_TASK INPUTS_
▬▬▬

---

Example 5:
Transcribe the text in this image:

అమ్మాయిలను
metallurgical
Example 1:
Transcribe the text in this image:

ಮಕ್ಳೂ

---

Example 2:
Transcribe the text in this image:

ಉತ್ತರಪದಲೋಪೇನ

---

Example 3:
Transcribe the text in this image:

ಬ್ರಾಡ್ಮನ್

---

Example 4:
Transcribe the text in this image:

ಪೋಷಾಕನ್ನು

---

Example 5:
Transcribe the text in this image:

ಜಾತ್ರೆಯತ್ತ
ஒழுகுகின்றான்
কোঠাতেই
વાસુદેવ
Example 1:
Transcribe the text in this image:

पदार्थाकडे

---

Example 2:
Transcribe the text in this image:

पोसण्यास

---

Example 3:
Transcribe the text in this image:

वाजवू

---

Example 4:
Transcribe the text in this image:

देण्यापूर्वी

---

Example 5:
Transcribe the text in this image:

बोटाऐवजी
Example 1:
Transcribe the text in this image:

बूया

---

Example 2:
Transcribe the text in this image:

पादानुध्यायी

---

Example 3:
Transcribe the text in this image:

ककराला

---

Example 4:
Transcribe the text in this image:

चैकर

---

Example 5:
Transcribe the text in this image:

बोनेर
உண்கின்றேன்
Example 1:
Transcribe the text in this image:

▬▬▬

_EXERCISE REQUIREMENTS_
Word for word, reproduce every record shown above.

_RESULT_
---

Example 5:
Transcribe the text in this image:

అమ్మాయిలను
metallurgical
Example 1:
Transcribe the text in this image:

ಮಕ್ಳೂ

---

Example 2:
Transcribe the text in this image:

ಉತ್ತರಪದಲೋಪೇನ

---

Example 3:
Transcribe the text in this image:

ಬ್ರಾಡ್ಮನ್

---

Example 4:
Transcribe the text in this image:

ಪೋಷಾಕನ್ನು

---

Example 5:
Transcribe the text in this image:

ಜಾತ್ರೆಯತ್ತ
ஒழுகுகின்றான்
কোঠাতেই
વાસુદેવ
Example 1:
Transcribe the text in this image:

पदार्थाकडे

---

Example 2:
Transcribe the text in this image:

पोसण्यास

---

Example 3:
Transcribe the text in this image:

वाजवू

---

Example 4:
Transcribe the text in this image:

देण्यापूर्वी

---

Example 5:
Transcribe the text in this image:

बोटाऐवजी
Example 1:
Transcribe the text in this image:

बूया

---

Example 2:
Transcribe the text in this image:

पादानुध्यायी

---

Example 3:
Transcribe the text in this image:

ककराला

---

Example 4:
Transcribe the text in this image:

चैकर

---

Example 5:
Transcribe the text in this image:

बोनेर
உண்கின்றேன்
Example 1:
Transcribe the text in this image:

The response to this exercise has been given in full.